[[ Selected extract open ]]

A previous post I wrote theorizes that the future roles and number of residential real estate agents are very likely to change as technology replaces many jobs that an agent was traditionally hired to perform. I’d like to shift from that higher-level theory to something more granular and discuss what I think agents will need to do to compete for sides in the future.

In the last few years, the number of Realtors in the US has increased at a faster pace than sales. This implies more competition between agents and highlights the importance of standing out among an agent peers to win listings. Technology will be a driver of this, as technology solutions can efficiently leverage data, communication channels, relationship information, and indicators of home sale/purchases to make agents more productive.

What’s the status quo?

Today, the relationship between an agent’s time, commissions, and marketing/advertising spend looks something like this:

It’s no surprise that referrals are the most efficient, effective way to drive commissions. When you can leverage existing clients to bring new clients to your door with minimal additional time or effort, it’s a recipe for success. The next most efficient segment is an agent’s “sphere of influence” (a definition of “sphere of influence” I like is that it is made up of the people in your network with whom your opinion holds weight). Depending on who you ask, upwards of 65% of an agent’s business comes from their “sphere of influence”. This is a reason why real estate agents will continue to claim that it’s a people business – it is! The more people you know, the more efficient business (referrals) they can drive. It’s a critically important segment to grow as an agent, and one that self-reinforces over time. Compounding effects of your sphere are critical to understand. Young agents spend a lot of time developing their sphere and unfortunately must wait until the folks in that segment buy or sell a home – the time required to do so may be longer than an agent can stay in business, and depending on your age, market, and income association, your “sphere” may take a while to time correctly.

[[ Selected extract closed ]]

Repeat a stretch of the post about real estate agents verbatim, beginning at the words "In the last" and stopping after the words "agents more productive.". Use nothing but the post about real estate agents.

[[ Extracted information open ]]

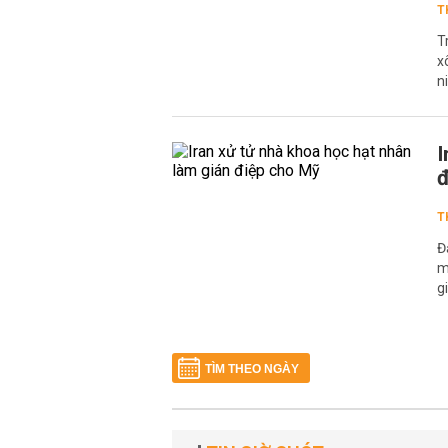
T
T
x
n
I
đ
T
Đ
m
g
TÌM THEO NGÀY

[[ Extracted information closed ]]

Response for this exercise:
In the last few years, the number of Realtors in the US has increased at a faster pace than sales. This implies more competition between agents and highlights the importance of standing out among an agent peers to win listings. Technology will be a driver of this, as technology solutions can efficiently leverage data, communication channels, relationship information, and indicators of home sale/purchases to make agents more productive.